Trauer verstehen: Definition und Psychologie
Wie würdest du Trauer beschreiben und wie fühlt sich deine Trauer an? In der Psychologie sprechen wir bei Trauer nach einem Todesfall von einer komplexen, individuellen und ganzheitlichen Reaktion auf den Verlust einer Bezugsperson. Das klingt kompliziert! Lass uns die Definition in ihre Einzelbestandteile aufteilen.
Individueller Trauerausdruck
Trauer ist so einzigartig wie jeder Mensch selbst. Sie kann sich auf völlig unterschiedliche Weise zeigen: Während du vielleicht in Tränen ausbrichst, reagiert ein anderer mit Wut. Während du das Bedürfnis hast, über deine Gefühle zu sprechen, verschließt sich ein anderer möglicherweise komplett und versucht, weiterzumachen als wäre nichts geschehen.
Diese unterschiedlichen Reaktionen können manchmal schwer nachvollziehbar sein. Doch gerade die Vielfältigkeit der Trauer erfordert von uns allen viel Verständnis. Denn eines ist wichtig zu wissen: In der Trauer gibt es kein „richtig“ oder „falsch“ – alles, was dir in deinem persönlichen Trauerprozess hilft und gut tut, ist erlaubt.
Ganzheitliche Trauer
Trauer beschränkt sich nicht auf einen einzelnen Bereich deines Erlebens – sie ist ganzheitlich. Das bedeutet, dass du sie auf verschiedenen Ebenen gleichzeitig wahrnehmen kannst:
- In deinen Gedanken
- In deinem Verhalten
- In deinen Gefühlen
- In deinem Körper
Denk einmal zurück an eine Situation, in der du intensive Trauer erlebt hast. Vielleicht erinnerst du dich an bestimmte Gedanken, die dir durch den Kopf gingen? An körperliche Reaktionen?

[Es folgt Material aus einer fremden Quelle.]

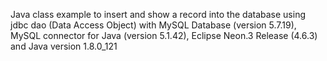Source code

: Java class example to insert and show a record into the database using jdbc dao (Data Access Object) with 
MySQL Database (version 5.7.19), 
MySQL connector for Java (version 5.1.42), 
Eclipse Neon.3 Release (4.6.3) and Java version 1.8.0_121
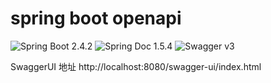 # spring boot openapi

![Spring Boot 2.4.2](https://img.shields.io/badge/Spring%20Boot-2.4.2-brightgreen)
![Spring Doc 1.5.4](https://img.shields.io/badge/Spring%20Doc-1.5.4-yellow)
![Swagger v3](https://img.shields.io/badge/Swagger-v3-orange)


SwaggerUI 地址 http://localhost:8080/swagger-ui/index.html
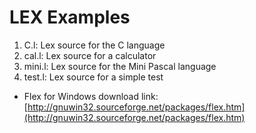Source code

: # LEX Examples

1. C.l: Lex source for the C language
1. cal.l: Lex source for a calculator
1. mini.l: Lex source for the Mini Pascal language
1. test.l: Lex source for a simple test

- Flex for Windows download link: [http://gnuwin32.sourceforge.net/packages/flex.htm](http://gnuwin32.sourceforge.net/packages/flex.htm)
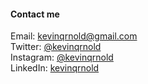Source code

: #### Contact me

Email: kevinqrnold@gmail.com  
Twitter: [@kevinqrnold](https://twitter.com/kevinqrnold)  
Instagram: [@kevinqrnold](https://www.instagram.com/kevinqrnold/)  
LinkedIn: [kevinqrnold](https://www.linkedin.com/in/kevinqrnold)
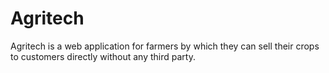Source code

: # Agritech
Agritech is a web application for farmers by which they can sell their crops to customers directly without any third party.
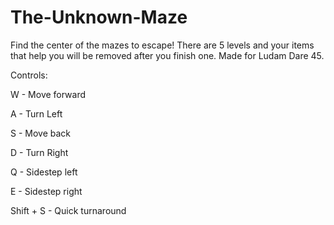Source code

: # The-Unknown-Maze
Find the center of the mazes to escape! There are 5 levels and your items that help you will be removed after you finish one. Made for Ludam Dare 45. 

Controls:

W - Move forward

A - Turn Left

S - Move back

D - Turn Right

Q - Sidestep left

E - Sidestep right

Shift + S - Quick turnaround
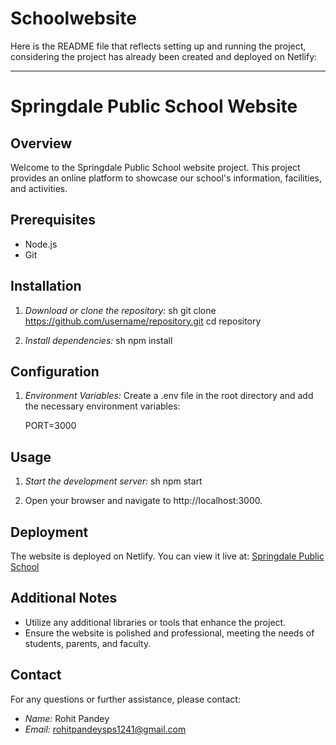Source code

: # Schoolwebsite
Here is the  README file that reflects setting up and running the project, considering the project has already been created and deployed on Netlify:

---

# Springdale Public School Website

## Overview

Welcome to the Springdale Public School website project. This project provides an online platform to showcase our school's information, facilities, and activities.

## Prerequisites

- Node.js
- Git

## Installation

1. *Download or clone the repository:*
   sh
   git clone https://github.com/username/repository.git
   cd repository
   

2. *Install dependencies:*
   sh
   npm install
   

## Configuration

1. *Environment Variables:*
   Create a .env file in the root directory and add the necessary environment variables:
   
   PORT=3000
   

## Usage

1. *Start the development server:*
   sh
   npm start
   

2. Open your browser and navigate to http://localhost:3000.

## Deployment

The website is deployed on Netlify. You can view it live at:
[Springdale Public School](https:https://lambent-meringue-d9dc7e.netlify.app/)

## Additional Notes

- Utilize any additional libraries or tools that enhance the project.
- Ensure the website is polished and professional, meeting the needs of students, parents, and faculty.

## Contact

For any questions or further assistance, please contact:

- *Name:* Rohit Pandey
- *Email:* rohitpandeysps1241@gmail.com
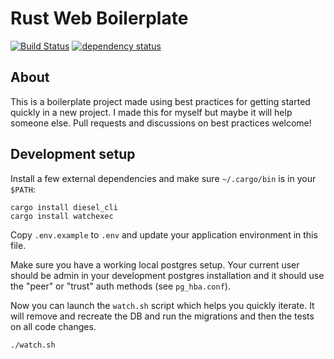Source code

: # Rust Web Boilerplate

[![Build Status](https://travis-ci.org/svenstaro/rust-web-boilerplate.svg?branch=master)](https://travis-ci.org/svenstaro/rust-web-boilerplate)
[![dependency status](https://deps.rs/repo/github/svenstaro/rust-web-boilerplate/status.svg)](https://deps.rs/repo/github/svenstaro/rust-web-boilerplate)


## About
This is a boilerplate project made using best practices for getting started quickly
in a new project. I made this for myself but maybe it will help someone else. Pull
requests and discussions on best practices welcome!

## Development setup

Install a few external dependencies and make sure `~/.cargo/bin` is in your `$PATH`:

    cargo install diesel_cli
    cargo install watchexec

Copy `.env.example` to `.env` and update your application environment in this file.

Make sure you have a working local postgres setup. Your current user should be
admin in your development postgres installation and it should use the "peer" or
"trust" auth methods (see `pg_hba.conf`).

Now you can launch the `watch.sh` script which helps you quickly iterate. It
will remove and recreate the DB and run the migrations and then the tests on
all code changes.

    ./watch.sh
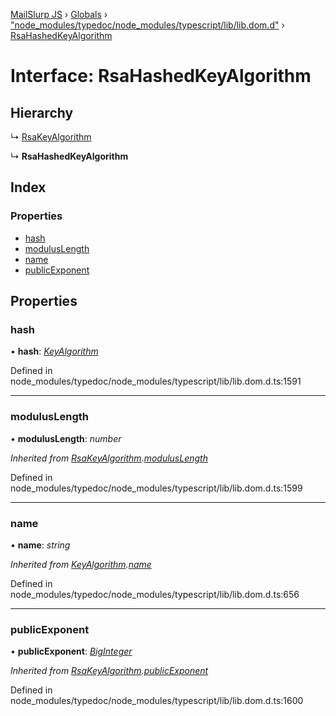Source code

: [MailSlurp JS](../README.md) › [Globals](../globals.md) › ["node_modules/typedoc/node_modules/typescript/lib/lib.dom.d"](../modules/_node_modules_typedoc_node_modules_typescript_lib_lib_dom_d_.md) › [RsaHashedKeyAlgorithm](_node_modules_typedoc_node_modules_typescript_lib_lib_dom_d_.rsahashedkeyalgorithm.md)

# Interface: RsaHashedKeyAlgorithm

## Hierarchy

  ↳ [RsaKeyAlgorithm](_node_modules_typedoc_node_modules_typescript_lib_lib_dom_d_.rsakeyalgorithm.md)

  ↳ **RsaHashedKeyAlgorithm**

## Index

### Properties

* [hash](_node_modules_typedoc_node_modules_typescript_lib_lib_dom_d_.rsahashedkeyalgorithm.md#hash)
* [modulusLength](_node_modules_typedoc_node_modules_typescript_lib_lib_dom_d_.rsahashedkeyalgorithm.md#moduluslength)
* [name](_node_modules_typedoc_node_modules_typescript_lib_lib_dom_d_.rsahashedkeyalgorithm.md#name)
* [publicExponent](_node_modules_typedoc_node_modules_typescript_lib_lib_dom_d_.rsahashedkeyalgorithm.md#publicexponent)

## Properties

###  hash

• **hash**: *[KeyAlgorithm](_node_modules_typedoc_node_modules_typescript_lib_lib_dom_d_.keyalgorithm.md)*

Defined in node_modules/typedoc/node_modules/typescript/lib/lib.dom.d.ts:1591

___

###  modulusLength

• **modulusLength**: *number*

*Inherited from [RsaKeyAlgorithm](_node_modules_typedoc_node_modules_typescript_lib_lib_dom_d_.rsakeyalgorithm.md).[modulusLength](_node_modules_typedoc_node_modules_typescript_lib_lib_dom_d_.rsakeyalgorithm.md#moduluslength)*

Defined in node_modules/typedoc/node_modules/typescript/lib/lib.dom.d.ts:1599

___

###  name

• **name**: *string*

*Inherited from [KeyAlgorithm](_node_modules_typedoc_node_modules_typescript_lib_lib_dom_d_.keyalgorithm.md).[name](_node_modules_typedoc_node_modules_typescript_lib_lib_dom_d_.keyalgorithm.md#name)*

Defined in node_modules/typedoc/node_modules/typescript/lib/lib.dom.d.ts:656

___

###  publicExponent

• **publicExponent**: *[BigInteger](../modules/_node_modules_typedoc_node_modules_typescript_lib_lib_dom_d_.md#biginteger)*

*Inherited from [RsaKeyAlgorithm](_node_modules_typedoc_node_modules_typescript_lib_lib_dom_d_.rsakeyalgorithm.md).[publicExponent](_node_modules_typedoc_node_modules_typescript_lib_lib_dom_d_.rsakeyalgorithm.md#publicexponent)*

Defined in node_modules/typedoc/node_modules/typescript/lib/lib.dom.d.ts:1600
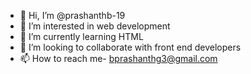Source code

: - 👋 Hi, I’m @prashanthb-19
- 👀 I’m interested in web development
- 🌱 I’m currently learning HTML
- 💞️ I’m looking to collaborate with front end developers
- 📫 How to reach me-  bprashanthg3@gmail.com

<!---
prashanthb-19/prashanthb-19 is a ✨ special ✨ repository because its `README.md` (this file) appears on your GitHub profile.
You can click the Preview link to take a look at your changes.
--->
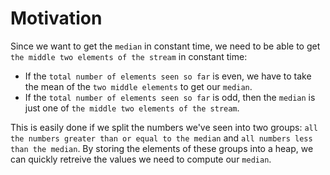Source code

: # Motivation
Since we want to get the `median` in constant time, we need to be able to get `the middle two elements of the stream` in constant time: 
* If the `total number of elements seen so far` is even, we have to take the mean of the `two middle elements` to get our `median`.
* If the `total number of elements seen so far` is odd, then the `median` is just one of `the middle two elements of the stream`.

This is easily done if we split the numbers we've seen into two groups: `all the numbers greater than or equal to the median` and `all numbers less than the median`. By storing the elements of these groups into a heap, we can quickly retreive the values we need to compute our `median`.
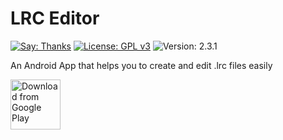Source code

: # LRC Editor 

[![Say: Thanks](https://img.shields.io/badge/Say%20Thanks-!-1EAEDB.svg)](https://play.google.com/store/apps/details?id=com.cg.lrceditor)
[![License: GPL v3](https://img.shields.io/badge/License-GPL%20v3-blue.svg)](https://www.gnu.org/licenses/gpl-3.0)
![Version: 2.3.1](https://d25lcipzij17d.cloudfront.net/badge.svg?id=gh&type=6&v=2.3.1)

An Android App that helps you to create and edit .lrc files easily

[<img src="https://play.google.com/intl/en_us/badges/images/generic/en_badge_web_generic.png" alt="Download from Google Play" height="80">](https://play.google.com/store/apps/details?id=com.cg.lrceditor)

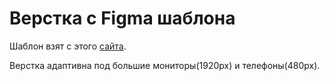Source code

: # Верстка с Figma шаблона

Шаблон взят с этого [сайта](https://www.figma.com/design/i4N8csaahWmJBx9haQvVuu/horseClub-(Copy)?node-id=715-51&node-type=frame&t=gHUqP492gcpvhVAB-0).

Верстка адаптивна под большие мониторы(1920px) и телефоны(480px).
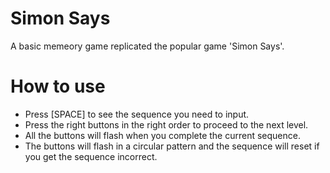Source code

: # Simon Says
A basic memeory game replicated the popular game 'Simon Says'.
# How to use
- Press [SPACE] to see the sequence you need to input.
- Press the right buttons in the right order to proceed to the next level.
- All the buttons will flash when you complete the current sequence.
- The buttons will flash in a circular pattern and the sequence will reset if you get the sequence incorrect.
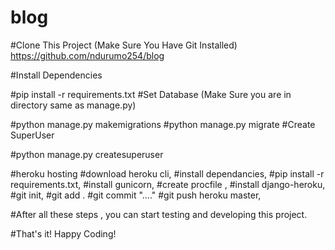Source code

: # blog
#Clone This Project (Make Sure You Have Git Installed)
https://github.com/ndurumo254/blog

#Install Dependencies

#pip install -r requirements.txt
#Set Database (Make Sure you are in directory same as manage.py)

#python manage.py makemigrations
#python manage.py migrate
#Create SuperUser

#python manage.py createsuperuser

#heroku hosting
#download heroku cli,
#install dependancies,
#pip install -r requirements.txt,
#install gunicorn,
#create procfile ,
#install django-heroku,
#git init,
#git add .
#git commit "...."
#git push heroku master,


#After all these steps , you can start testing and developing this project.

#That's it! Happy Coding!
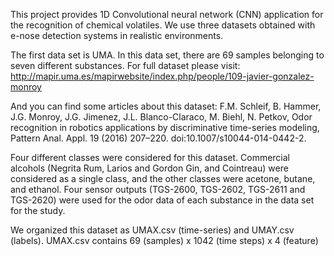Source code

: This project provides 1D Convolutional neural network (CNN) application for the recognition of chemical volatiles.
We use three datasets obtained with e-nose detection systems in realistic environments.

The first data set is UMA. In this data set, there are 69 samples belonging to seven different substances. For full dataset please visit: http://mapir.uma.es/mapirwebsite/index.php/people/109-javier-gonzalez-monroy

And you can find some articles about this dataset:
F.M. Schleif, B. Hammer, J.G. Monroy, J.G. Jimenez, J.L. Blanco-Claraco, M. Biehl, N. Petkov, Odor recognition in robotics applications by discriminative time-series modeling, Pattern Anal. Appl. 19 (2016) 207–220. doi:10.1007/s10044-014-0442-2.

Four different classes were considered for this dataset. Commercial alcohols (Negrita Rum, Larios and Gordon Gin, and Cointreau) were considered as a single class, and the other classes were acetone, butane, and ethanol. Four sensor outputs (TGS-2600, TGS-2602, TGS-2611 and TGS-2620) were used for the odor data of each substance in the data set for the study. 

We organized this dataset as UMAX.csv (time-series) and UMAY.csv (labels). 
UMAX.csv contains 69 (samples) x 1042 (time steps) x 4 (feature) 

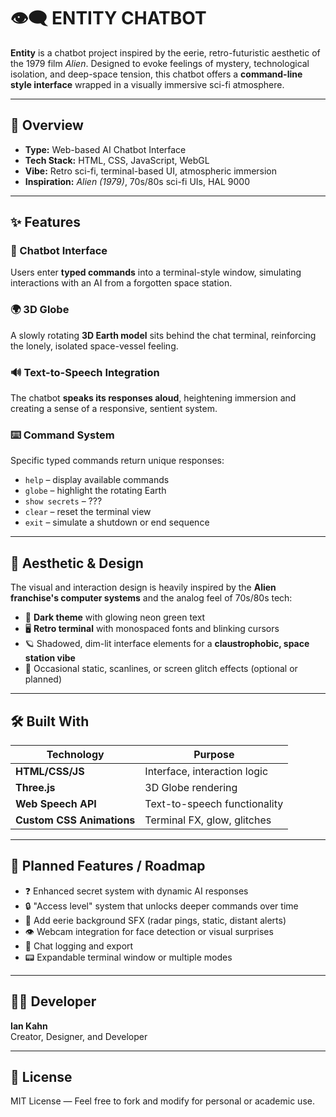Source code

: # 👁️‍🗨️ ENTITY CHATBOT

**Entity** is a chatbot project inspired by the eerie, retro-futuristic aesthetic of the 1979 film *Alien*. Designed to evoke feelings of mystery, technological isolation, and deep-space tension, this chatbot offers a **command-line style interface** wrapped in a visually immersive sci-fi atmosphere.

---

## 🧠 Overview

- **Type:** Web-based AI Chatbot Interface  
- **Tech Stack:** HTML, CSS, JavaScript, WebGL  
- **Vibe:** Retro sci-fi, terminal-based UI, atmospheric immersion  
- **Inspiration:** *Alien (1979)*, 70s/80s sci-fi UIs, HAL 9000

---

## ✨ Features

### 💬 Chatbot Interface  
Users enter **typed commands** into a terminal-style window, simulating interactions with an AI from a forgotten space station.

### 🌍 3D Globe  
A slowly rotating **3D Earth model** sits behind the chat terminal, reinforcing the lonely, isolated space-vessel feeling.

### 🔊 Text-to-Speech Integration  
The chatbot **speaks its responses aloud**, heightening immersion and creating a sense of a responsive, sentient system.

### ⌨️ Command System  
Specific typed commands return unique responses:

- `help` – display available commands  
- `globe` – highlight the rotating Earth  
- `show secrets` – ???  
- `clear` – reset the terminal view  
- `exit` – simulate a shutdown or end sequence

---

## 🎨 Aesthetic & Design

The visual and interaction design is heavily inspired by the **Alien franchise's computer systems** and the analog feel of 70s/80s tech:

- 🖤 **Dark theme** with glowing neon green text  
- 🖥️ **Retro terminal** with monospaced fonts and blinking cursors  
- 🪐 Shadowed, dim-lit interface elements for a **claustrophobic, space station vibe**  
- 🧬 Occasional static, scanlines, or screen glitch effects (optional or planned)

---

## 🛠️ Built With

| Technology       | Purpose                          |
|------------------|----------------------------------|
| **HTML/CSS/JS**  | Interface, interaction logic     |
| **Three.js**     | 3D Globe rendering               |
| **Web Speech API** | Text-to-speech functionality |
| **Custom CSS Animations** | Terminal FX, glow, glitches |

---

## 🧪 Planned Features / Roadmap

- ❓ Enhanced secret system with dynamic AI responses  
- 🔒 "Access level" system that unlocks deeper commands over time  
- 📡 Add eerie background SFX (radar pings, static, distant alerts)  
- 👁️ Webcam integration for face detection or visual surprises  
- 🧾 Chat logging and export  
- 📟 Expandable terminal window or multiple modes  

---

## 🧑‍💻 Developer

**Ian Kahn**  
Creator, Designer, and Developer

---

## 📄 License

MIT License — Feel free to fork and modify for personal or academic use.

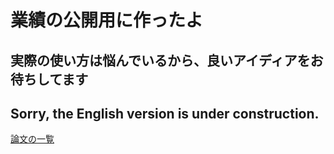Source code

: # 業績の公開用に作ったよ
## 実際の使い方は悩んでいるから、良いアイディアをお待ちしてます
## Sorry, the English version is under construction.
[論文の一覧](https://scholar.google.co.jp/citations?user=o8WlsAMAAAAJ&hl=ja)
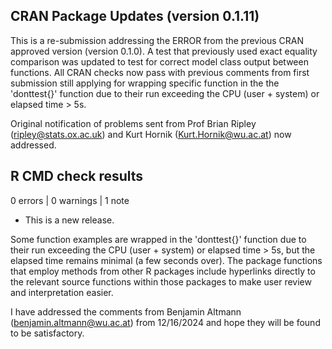 ## CRAN Package Updates (version 0.1.11)
This is a re-submission addressing the ERROR from the previous CRAN approved
version (version 0.1.0). A test that previously used exact equality comparison 
was updated to test for correct model class output between functions. 
All CRAN checks now pass with previous comments from first submission still 
applying for wrapping specific function in the the 'donttest{}' function due 
to their run exceeding the CPU (user + system) or elapsed time > 5s. 

Original notification of problems sent from Prof Brian Ripley 
(ripley@stats.ox.ac.uk) and Kurt Hornik (Kurt.Hornik@wu.ac.at) now addressed. 

## R CMD check results

0 errors | 0 warnings | 1 note

* This is a new release.

Some function examples are wrapped in the 'donttest{}' function due to their 
run exceeding the CPU (user + system) or elapsed time > 5s, 
but the elapsed time remains minimal (a few seconds over). The package 
functions that employ methods from other R packages include 
hyperlinks directly to the relevant source functions within those packages to 
make user review and interpretation easier.

I have addressed the comments from Benjamin Altmann 
(benjamin.altmann@wu.ac.at) from 12/16/2024 and hope they will be found to be
satisfactory.
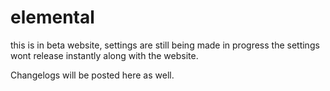 # elemental 

this is in beta website, settings are still being made in progress the settings wont release instantly along with the website. 

Changelogs will be posted here as well.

An überwältigende Gefühle?
Die Intensität, mit der du Trauer auf den verschiedenen Ebenen erlebst, kann sich im Laufe der Zeit verändern. Manchmal spürst du sie vielleicht besonders stark in deinen Gefühlen, zu anderen Zeiten äußert sie sich mehr in körperlichen Reaktionen oder in deinem Verhalten.
Komplexe Trauer
Die Vielschichtigkeit der Trauer zeigt sich in den unterschiedlichsten Reaktionen auf allen Ebenen:
Gefühlsebene
- Schockzustand
- Tiefe Angst
- Überwältigende Verzweiflung
- Intensive Wut
- Lähmende Einsamkeit
- Tiefe Traurigkeit
- Schmerzliche Sehnsucht
Gedankenebene
- Verleugnung des Verlustes
- Existenzielle Fragen nach dem „Wie weiter?“
- Intensives Grübeln
- Kreisende Gedanken
Verhaltensebene
- Schwierigkeiten, sich zu konzentrieren
- Probleme bei alltäglichen Aufgaben
- Verstärktes Bedürfnis nach Ablenkung
- Rückzug von Aktivitäten
- Verändertes Schlafverhalten
Körperliche Ebene
- Erschöpfungszustände
- Beschleunigter Herzschlag
- Anhaltende Müdigkeit
- Häufige Kopfschmerzen
- Muskuläre Verspannungen
- Wiederkehrende Übelkeit
- Innere Unruhe
- Verstärktes Schwitzen
- Allgemeine Schwäche
Jede dieser Reaktionen ist eine normale Antwort auf einen abnormalen Zustand – den Verlust eines geliebten Menschen. Du kannst all diese Reaktionen bei dir beobachten, musst es aber nicht. Vielleicht erkennst du dich in einigen wieder, während andere dir fremd erscheinen. Auch das ist völlig in Ordnung und Teil deines individuellen Weges durch die Trauer.
Alles in allem
Zusammenfassend lässt sich also sagen, dass sich Trauer in deinen Gefühlen, deinen Gedanken, deinem Verhalten und deinem Körper auf viele verschiedene Arten zeigen kann. Nur weil du anders trauerst als andere Personen, heißt das überhaupt nicht, das du falsch trauerst oder deine Trauer nicht wichtig ist. Jeder Mensch trauert auf seine eigene Art und Weise und das ist okay.
Quellen
Gross, R. (2018). The psychology of grief. UK: Routledge. https://doi.org/10.4324/9781315110127
Lammer, K. (2014). Trauer verstehen (4. Aufl.). Springer Berlin Heidelberg.